- About this task -
Range to reproduce from the entries below: the line with "- remote control [209,442,232,483]", the line with "- wall art [157,237,237,289]", and every line in between. Give them exactly and give nothing else.
====== Data records
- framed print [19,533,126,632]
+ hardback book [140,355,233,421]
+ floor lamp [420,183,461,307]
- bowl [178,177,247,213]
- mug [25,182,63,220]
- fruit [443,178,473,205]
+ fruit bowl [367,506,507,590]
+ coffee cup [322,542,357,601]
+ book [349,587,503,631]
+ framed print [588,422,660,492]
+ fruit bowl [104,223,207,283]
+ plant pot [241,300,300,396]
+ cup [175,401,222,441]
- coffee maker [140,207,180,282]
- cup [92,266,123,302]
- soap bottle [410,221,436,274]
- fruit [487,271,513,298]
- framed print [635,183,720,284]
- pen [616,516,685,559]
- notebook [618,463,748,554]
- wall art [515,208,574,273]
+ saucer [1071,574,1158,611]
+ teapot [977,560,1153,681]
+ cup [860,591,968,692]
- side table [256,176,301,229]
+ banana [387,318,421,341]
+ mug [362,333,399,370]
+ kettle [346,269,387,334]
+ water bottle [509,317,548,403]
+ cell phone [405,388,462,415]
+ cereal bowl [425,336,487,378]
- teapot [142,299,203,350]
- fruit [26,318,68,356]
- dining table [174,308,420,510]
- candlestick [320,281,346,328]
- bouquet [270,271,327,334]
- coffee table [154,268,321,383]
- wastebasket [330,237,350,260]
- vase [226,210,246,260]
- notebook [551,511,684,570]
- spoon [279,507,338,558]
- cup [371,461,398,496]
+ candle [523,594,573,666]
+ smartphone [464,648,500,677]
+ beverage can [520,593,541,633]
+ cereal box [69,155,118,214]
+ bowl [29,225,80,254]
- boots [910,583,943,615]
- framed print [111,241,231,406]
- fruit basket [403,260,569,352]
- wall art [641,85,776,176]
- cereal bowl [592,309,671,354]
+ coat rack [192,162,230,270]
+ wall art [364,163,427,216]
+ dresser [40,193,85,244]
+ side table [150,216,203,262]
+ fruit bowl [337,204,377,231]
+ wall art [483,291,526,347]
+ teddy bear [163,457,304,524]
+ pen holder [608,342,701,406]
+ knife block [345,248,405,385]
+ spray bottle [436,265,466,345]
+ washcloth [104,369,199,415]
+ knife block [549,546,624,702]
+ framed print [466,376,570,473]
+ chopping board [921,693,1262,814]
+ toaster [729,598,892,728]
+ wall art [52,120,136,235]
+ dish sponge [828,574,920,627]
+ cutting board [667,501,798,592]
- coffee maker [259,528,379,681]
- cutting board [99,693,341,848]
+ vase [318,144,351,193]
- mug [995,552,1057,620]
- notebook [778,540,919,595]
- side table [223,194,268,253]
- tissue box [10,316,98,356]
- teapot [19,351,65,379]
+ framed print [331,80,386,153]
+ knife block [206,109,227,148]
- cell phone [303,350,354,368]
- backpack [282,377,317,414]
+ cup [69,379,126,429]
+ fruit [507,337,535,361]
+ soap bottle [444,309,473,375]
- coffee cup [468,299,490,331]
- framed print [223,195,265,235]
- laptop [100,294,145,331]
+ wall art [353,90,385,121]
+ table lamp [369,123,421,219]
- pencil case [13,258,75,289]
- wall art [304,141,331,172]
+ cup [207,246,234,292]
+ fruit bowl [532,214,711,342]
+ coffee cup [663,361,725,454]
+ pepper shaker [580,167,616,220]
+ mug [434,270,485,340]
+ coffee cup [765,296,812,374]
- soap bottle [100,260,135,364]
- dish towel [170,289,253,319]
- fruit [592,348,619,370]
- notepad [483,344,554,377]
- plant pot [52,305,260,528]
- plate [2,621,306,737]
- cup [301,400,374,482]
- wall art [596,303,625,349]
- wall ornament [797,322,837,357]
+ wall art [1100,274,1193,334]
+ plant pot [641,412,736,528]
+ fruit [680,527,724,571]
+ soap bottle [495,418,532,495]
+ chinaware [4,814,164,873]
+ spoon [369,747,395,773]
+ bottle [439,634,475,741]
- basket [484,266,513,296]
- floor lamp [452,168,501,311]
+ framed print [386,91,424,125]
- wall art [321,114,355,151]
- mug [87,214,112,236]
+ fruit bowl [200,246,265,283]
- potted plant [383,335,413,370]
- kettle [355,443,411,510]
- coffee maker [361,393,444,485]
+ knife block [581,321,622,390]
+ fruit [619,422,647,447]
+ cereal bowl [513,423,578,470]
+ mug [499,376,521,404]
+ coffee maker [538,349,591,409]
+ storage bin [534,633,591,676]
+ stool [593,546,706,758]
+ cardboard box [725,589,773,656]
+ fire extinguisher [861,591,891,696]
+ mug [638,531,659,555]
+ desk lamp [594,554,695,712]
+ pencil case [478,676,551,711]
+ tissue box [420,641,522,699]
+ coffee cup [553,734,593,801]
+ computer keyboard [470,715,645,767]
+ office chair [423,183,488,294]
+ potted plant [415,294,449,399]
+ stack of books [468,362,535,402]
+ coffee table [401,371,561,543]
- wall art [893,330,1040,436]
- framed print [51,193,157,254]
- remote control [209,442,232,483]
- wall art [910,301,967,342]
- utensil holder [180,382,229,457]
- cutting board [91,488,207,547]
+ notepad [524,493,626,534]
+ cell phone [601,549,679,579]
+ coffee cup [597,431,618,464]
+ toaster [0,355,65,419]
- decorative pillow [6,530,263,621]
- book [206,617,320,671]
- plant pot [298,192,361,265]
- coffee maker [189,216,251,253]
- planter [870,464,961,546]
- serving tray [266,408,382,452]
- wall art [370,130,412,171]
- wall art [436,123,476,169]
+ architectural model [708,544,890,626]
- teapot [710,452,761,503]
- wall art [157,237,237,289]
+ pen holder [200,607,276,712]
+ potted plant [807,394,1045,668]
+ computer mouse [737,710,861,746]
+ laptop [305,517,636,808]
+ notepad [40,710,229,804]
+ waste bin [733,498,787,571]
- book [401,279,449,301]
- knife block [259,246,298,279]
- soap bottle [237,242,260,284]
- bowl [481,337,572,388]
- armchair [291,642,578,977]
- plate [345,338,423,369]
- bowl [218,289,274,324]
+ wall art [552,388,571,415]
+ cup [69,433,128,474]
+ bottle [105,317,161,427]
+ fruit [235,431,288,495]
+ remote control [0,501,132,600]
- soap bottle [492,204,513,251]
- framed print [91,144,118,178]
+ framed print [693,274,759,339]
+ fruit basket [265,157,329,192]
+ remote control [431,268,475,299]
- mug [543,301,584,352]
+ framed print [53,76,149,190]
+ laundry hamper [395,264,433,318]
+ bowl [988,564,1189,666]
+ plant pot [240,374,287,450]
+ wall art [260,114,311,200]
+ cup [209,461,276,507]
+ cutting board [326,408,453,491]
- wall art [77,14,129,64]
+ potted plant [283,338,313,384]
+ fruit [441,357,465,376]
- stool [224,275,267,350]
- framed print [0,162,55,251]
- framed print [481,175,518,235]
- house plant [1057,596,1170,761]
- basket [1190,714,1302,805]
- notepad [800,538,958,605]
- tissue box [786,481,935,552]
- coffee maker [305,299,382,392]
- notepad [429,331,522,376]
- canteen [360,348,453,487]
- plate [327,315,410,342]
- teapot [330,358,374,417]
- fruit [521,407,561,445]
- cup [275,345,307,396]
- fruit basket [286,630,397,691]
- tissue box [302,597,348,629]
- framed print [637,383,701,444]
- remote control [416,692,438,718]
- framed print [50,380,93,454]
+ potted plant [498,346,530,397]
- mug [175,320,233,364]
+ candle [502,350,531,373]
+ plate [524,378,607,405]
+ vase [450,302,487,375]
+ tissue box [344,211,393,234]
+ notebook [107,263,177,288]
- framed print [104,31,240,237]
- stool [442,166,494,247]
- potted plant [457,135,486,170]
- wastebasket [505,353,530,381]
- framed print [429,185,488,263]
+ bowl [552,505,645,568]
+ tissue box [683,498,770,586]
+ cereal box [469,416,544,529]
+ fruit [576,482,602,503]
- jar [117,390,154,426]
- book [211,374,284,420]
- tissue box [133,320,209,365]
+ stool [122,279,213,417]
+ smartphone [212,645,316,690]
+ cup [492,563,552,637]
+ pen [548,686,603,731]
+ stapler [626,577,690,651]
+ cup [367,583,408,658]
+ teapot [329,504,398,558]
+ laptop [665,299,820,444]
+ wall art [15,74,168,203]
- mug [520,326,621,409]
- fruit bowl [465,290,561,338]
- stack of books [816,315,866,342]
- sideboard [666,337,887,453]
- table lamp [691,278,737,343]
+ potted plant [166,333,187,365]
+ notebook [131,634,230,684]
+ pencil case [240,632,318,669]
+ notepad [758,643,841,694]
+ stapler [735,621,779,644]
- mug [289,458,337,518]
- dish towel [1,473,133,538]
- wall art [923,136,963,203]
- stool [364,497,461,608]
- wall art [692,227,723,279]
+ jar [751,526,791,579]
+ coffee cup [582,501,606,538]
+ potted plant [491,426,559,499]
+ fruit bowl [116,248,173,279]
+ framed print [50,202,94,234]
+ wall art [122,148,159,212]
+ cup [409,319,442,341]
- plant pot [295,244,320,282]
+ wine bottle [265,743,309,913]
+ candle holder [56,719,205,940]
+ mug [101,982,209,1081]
============
- Output for this task -
- remote control [209,442,232,483]
- wall art [910,301,967,342]
- utensil holder [180,382,229,457]
- cutting board [91,488,207,547]
+ notepad [524,493,626,534]
+ cell phone [601,549,679,579]
+ coffee cup [597,431,618,464]
+ toaster [0,355,65,419]
- decorative pillow [6,530,263,621]
- book [206,617,320,671]
- plant pot [298,192,361,265]
- coffee maker [189,216,251,253]
- planter [870,464,961,546]
- serving tray [266,408,382,452]
- wall art [370,130,412,171]
- wall art [436,123,476,169]
+ architectural model [708,544,890,626]
- teapot [710,452,761,503]
- wall art [157,237,237,289]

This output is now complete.